The growing cool trend in science involving active non-professional public participation in knowledge gathering, is variously called citizen/community/crowd/volunteers science and features prominently in a wide variety of science and research areas.
What is or isn’t citizen science is often not clearly defined, in fact there is no agreement on a globally accepted definition. Sometimes projects that gather information from volunteers submitting it online are labelled as citizen science, when these volunteers are not really doing the work of scientists but just sending their own data. These studies are no different from studies that request participation from volunteers as study subjects, except that the advertisement and data collection are done through web tools. An example of a recent project wrongly referred to by some as citizen science was one used early in the COVID-19 pandemic known as the Covid Symptom Tracker, a collaboration between US and UK scientists and doctors, and Zoe, a healthcare company, consisting of a free symptom tracker smartphone application launched in March 2020 in both countries. A Nature Medicine paper published in May 2020 showed and discussed results from 2,618,862 participants in a study using this application to report potential COVID-19 symptoms. The main finding was the loss of smell and taste as COVID-19 symptoms, and therefore authors recommended to add these to the list of symptoms that back then did not include them. These symptoms are now well known to be associated with the disease, and are frequently listed as such.
Citizen science involves non-professional scientists (lay people) with several possible roles, depending on the project, ranging from developing the research question and designing the method to contributing data, checking or monitoring, interpreting and analyzing data. Citizen science allows collection of data from widespread geographic areas over long periods of time, and promotes collaboration and interaction between scientists and citizens while at the same time resulting in a more informed, involved and engaged public.
Examples of popular and successful projects that have collected data via citizen science are:
1) eBird: a growing platform with bird sightings contributed by bird watchers around the world with many partner organizations and regional experts and managed by the Cornell Lab of Ornithology. It is available worldwide as a free mobile app that collection of data offline, and a website to explore and summarize global eBird data.
2) Foldit: A “protein folding” web-based game launched in May 2008 for players to use the mouse to provide shapes for specific proteins was compared to the Rosetta algorithm developed by scientists with the same purpose. Player strategies ended up outperforming Rosetta algorithms, with a PNAS publication of these impressive results that included “Foldit players” as co-authors.
3) Polymath: several math platforms for different topics (Banach spaces, Polynomial Hirsh Conjecture, Bounded gaps between primes, etc) developed as collaborations among professional and amateur mathematicians to solve problems based on online communication.
4) Zooniverse platform (este va con el gráfico de abajo on the side): Launched in 2007 with one project (Galaxy Zoo), Zooniverse has grown exponentially to 74 projects active now, 195 others paused, and 56 finished, covering a range of topics in biology, history, climate science, the arts, medicine, ecology, and social sciences. This incredibly diverse and successful platform offers current projects that you can browse and learn about including Galaxy Zoo, Chimp&See, Penguin Watch, Etch a cell, and many others.
When a project requires the collection and interpretation of data by the community of volunteers, one of the most pressing criticisms is about data quality. In these situations, data collection and interpretation are subjected to biases that may introduce error in the data and could lead to erroneous conclusions. This is because, as opposed to “controlled” experiments in which scientists standardize all aspects of data collection, citizen scientists inevitably have a variety of skill levels, knowledge, interest, and experience. For example, when asked to count objects in an image, some people may count more or fewer than others due to different levels of involvement, attention to details, etc.
Another fantastic trend in science in the past decade is the robotization of data collection and processing.
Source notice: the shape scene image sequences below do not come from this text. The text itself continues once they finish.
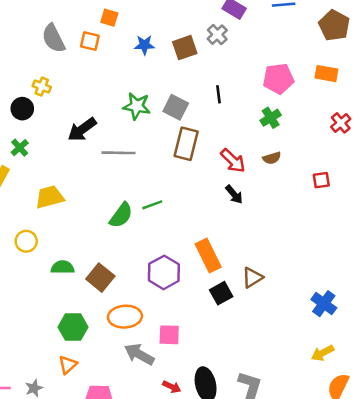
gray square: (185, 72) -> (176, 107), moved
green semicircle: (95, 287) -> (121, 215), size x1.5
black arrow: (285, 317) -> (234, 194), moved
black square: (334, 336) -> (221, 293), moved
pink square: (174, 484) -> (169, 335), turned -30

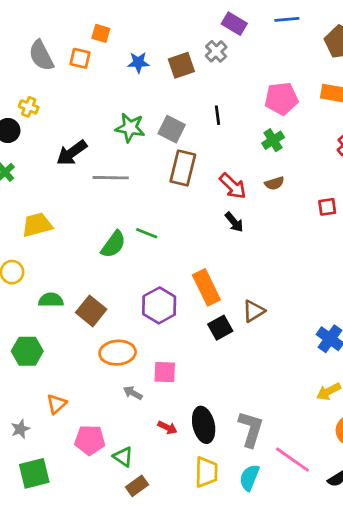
green line: (152, 205) -> (147, 233), turned 42
green hexagon: (73, 327) -> (27, 351), moved
gray arrow: (139, 354) -> (133, 393), size x0.6

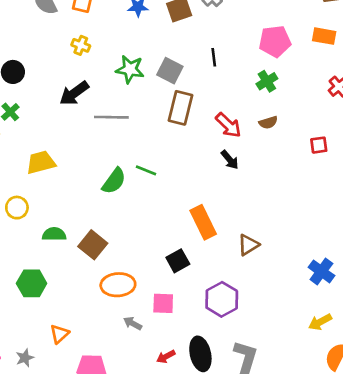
yellow cross: (29, 107) -> (81, 45), moved
purple hexagon: (159, 305) -> (222, 299), moved
black square: (220, 328) -> (178, 261), moved
red arrow: (168, 428) -> (166, 357), turned 126

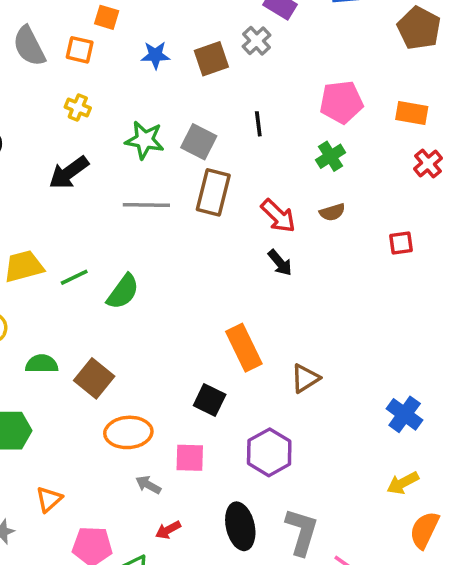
orange rectangle: (324, 36) -> (412, 113), moved
gray line: (111, 117) -> (146, 205), moved
green line: (146, 170) -> (74, 277), moved, turned -48
black square: (178, 261) -> (210, 400), turned -35
red arrow: (166, 357) -> (168, 530), moved

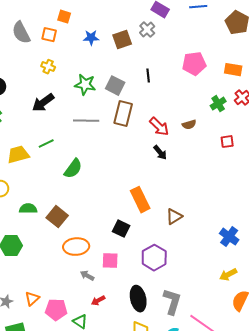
green cross: (331, 156) -> (218, 104), moved
green line: (74, 277) -> (46, 144), moved
orange triangle: (49, 499) -> (32, 299), moved

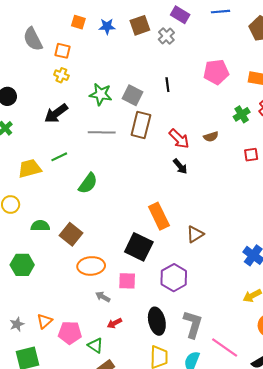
orange square: (49, 35) -> (62, 51), moved
blue star: (91, 38) -> (107, 26), moved
brown square: (122, 40) -> (140, 25), moved
black square: (121, 229) -> (139, 247), size x1.5

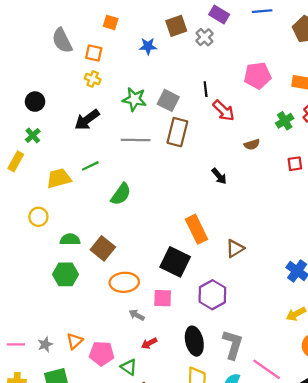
blue star: (107, 26) -> (148, 46), moved
red arrow: (179, 139) -> (224, 111), moved
green hexagon: (22, 265) -> (66, 274), moved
We are far from being able to deploy drones or autonomous data collection devices in large amounts to survey vast areas, or to set them in place to survey for long periods of time. Similarly, our computing power, artificial intelligence and machine learning have advanced immensely in recent years but using computers to process data at the speed and with the accuracy of the human brain remains a glimmer in the horizon. In the meantime, citizen science will grow and become an important methodological approach to tackle the “difficult questions”. Furthermore, with that future robotization goal in mind, some citizen science projects use the help of volunteers to train computers, such as Soundscapes to Landscapes, where volunteers generate the data to feed artificial intelligence models in order to identify bird species in sound recordings. Perhaps in the next few decades we will see the development in many disciplines of means for lay people to train computers that then help scientists answer increasingly difficult and complex questions.